**PROBLEM REQUIREMENTS:** Please extract every line of text from the listing below, word for word, and leave the pictures out.

====== EXCERPTED RECORDS ======

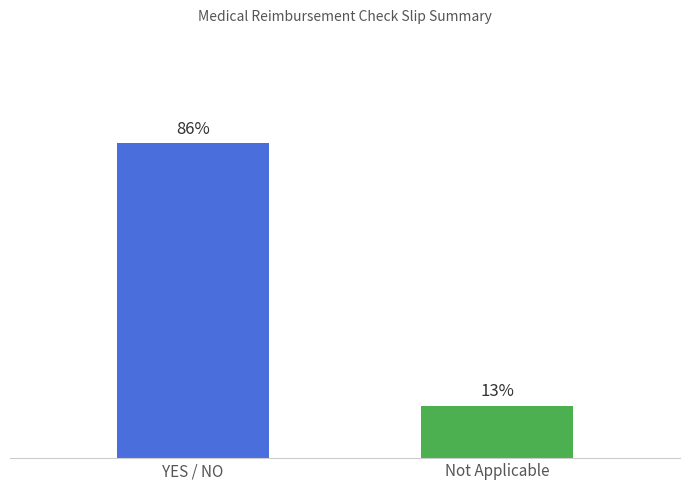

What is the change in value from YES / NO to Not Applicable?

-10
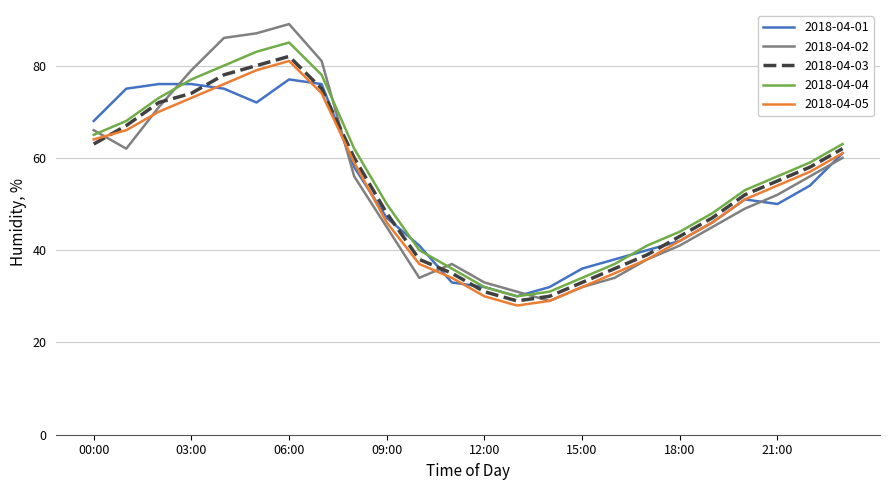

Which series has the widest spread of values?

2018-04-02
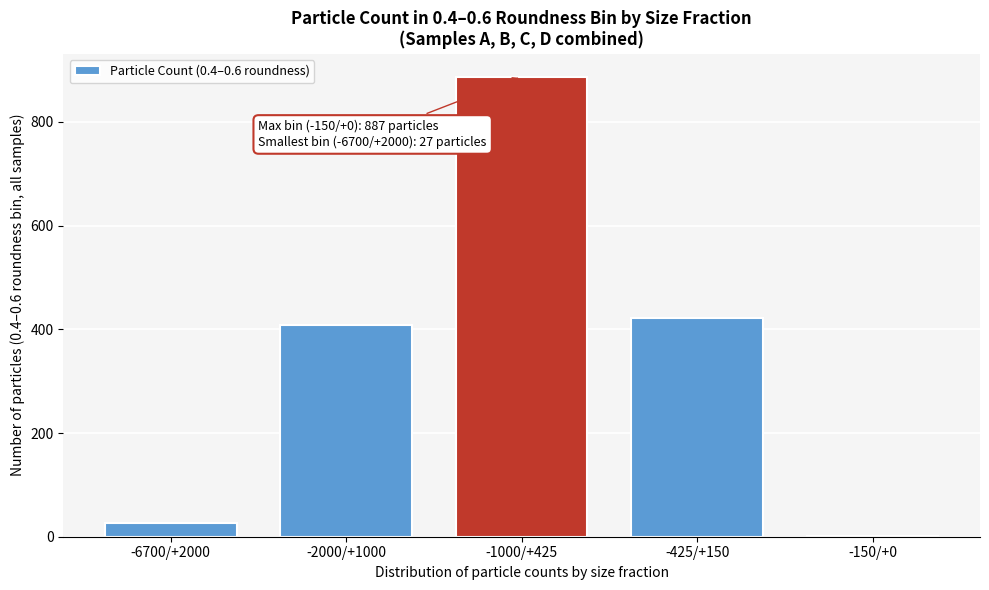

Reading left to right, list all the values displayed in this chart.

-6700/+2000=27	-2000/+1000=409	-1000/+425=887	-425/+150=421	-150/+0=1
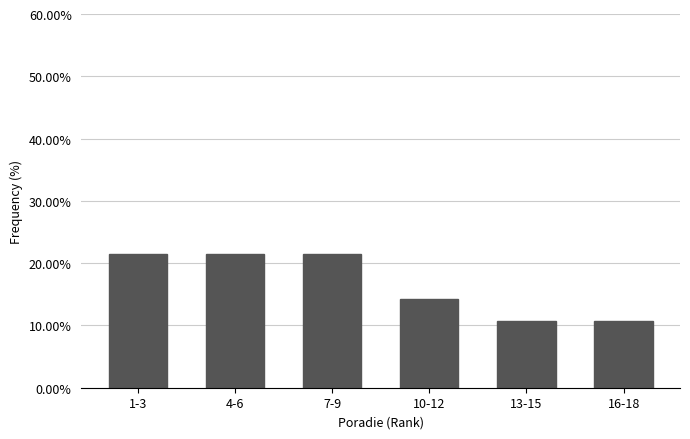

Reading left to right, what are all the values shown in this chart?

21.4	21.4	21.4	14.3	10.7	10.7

======

**RESPONSE TO THE EXERCISE:**
What is the change in value from YES / NO to Not Applicable?

-10

Which series has the widest spread of values?

2018-04-02

Reading left to right, list all the values displayed in this chart.

-6700/+2000=27	-2000/+1000=409	-1000/+425=887	-425/+150=421	-150/+0=1

Reading left to right, what are all the values shown in this chart?

21.4	21.4	21.4	14.3	10.7	10.7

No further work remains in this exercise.